International law applied over individuals
On April 11, 2002 ten nations simultaneously deposited their instruments of ratification to the Rome Statute of the International Criminal Court (RS) taking the number of nations ratifying the ICC treaty from 56 to 66 and triggering the entry into force of the new system of international criminal justice on July 1, 2002. In the address to the special ratification plenary at the UN, the World Federalist Movement, speaking on behalf of the NGO Coalition for the ICC, recalled our statement in Rome in 1998, that world history has almost always been the story of wars won and peace lost, but that the RS represented a historic achievement by the international community in which peace has won and war lost.
The World Federalist Movement (WFM) was founded to promote the vision of a world in which the global rule of law would replace the rule of violence, brute power and anarchy. The WFM worldwide peace movement was essentially alone in the 1945-52 period in recognizing that the great institutions established at the end of WWII were fundamentally flawed and democratically deficient.
The rush by most WWII victors to reoccupy their empires, the victors control in UN Charter, the victors justice of the Nuremberg and Tokyo tribunals, and the victors one-dollar-one-vote control of the Bretton Woods institutions all foreclosed the possibility of the UN being able to achieve its most fundamental purpose, "to save succeeding generations from the scourge of war."
The fear of the world plunging into world war III wherein the use of atomic weapons would incinerate most of human life and civilization motivated the world federalists, like Emery Reves, Einstein, and Russell to call for world government and world peace through world law. International treaties and step by step disarmament efforts were proclaimed illusory because, they argued, the step by step forces that lead to war always proceed faster. They did not like it but they reluctantly argued that if it required an autocratic world government imposed by the USA and Russia, perhaps with the UK and France, to "outlaw" war then this was far preferable to the "better dead than Red" political-military mindset of the USA. They argued that it was better to establish world government and then fight to make it democratic, if that was necessary to avoid certain nuclear war. They had been through two terrible "world wars" in less than 30 years.
The Cold War descended upon the world, the disastrous efforts of WWII victors to reoccupy their empires turned into 45 years of wars of independence and decolonization, and the world federalists were almost marginalized out of existence by the Realpolitik of "mutual assured destruction." The dangerousness, recklessness and insanity of world politics in the Cold War may never be properly recorded.
It is wonderfully ironic that after 40 years wandering in the wilderness the first really focused and successful global project of the World Federalist Movement was to help organize and lead the effort to create a permanent International Criminal Court.
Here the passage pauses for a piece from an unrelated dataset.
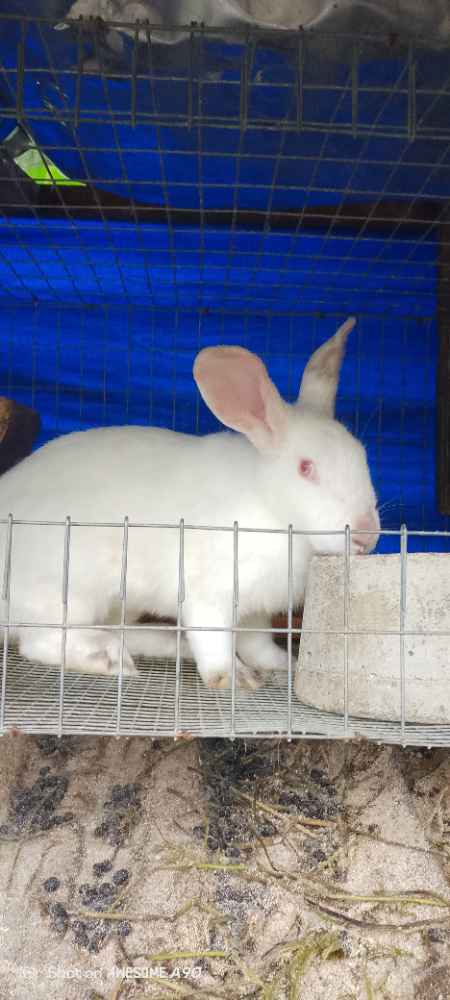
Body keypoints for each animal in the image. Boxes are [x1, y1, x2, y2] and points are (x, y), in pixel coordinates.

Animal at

It is a treaty, but it is a treaty establishing international law not only between nation states, but international law over individuals. States and UN officials are describing the ICC as the greatest advance in international law since the founding of the UN. The USA claims the Rome Statute is "supranational" and threatens to undermine both national sovereignty and the exclusive powers given to the UN Security Council in the Charter. It will be decades before we know the fate of the ICC, and years before historians will explain why this extraordinary effort succeeded, and why itproceeded so quickly, achieving 60 ratifications five to twenty-five years faster than almost all experts predicted in 1998. I believe historians will recognize that in addition to the much-heralded economic globalization sweeping the planet in the late 20th century, the globalization of democracy, justice and the rule of law was also extending throughout the world. Emery Reves made a powerful case in 1945 that unless the collision between industrialization and nationalism was vanquished by law there was no hope for the survival of civilization. Since WWII, the victimization of civilians in war has, incredibly, increased three-fold! The ICC represents not only a major step forward in the development of international democracy, it represents a major step forward in the goal to rid the world of the scourge of war.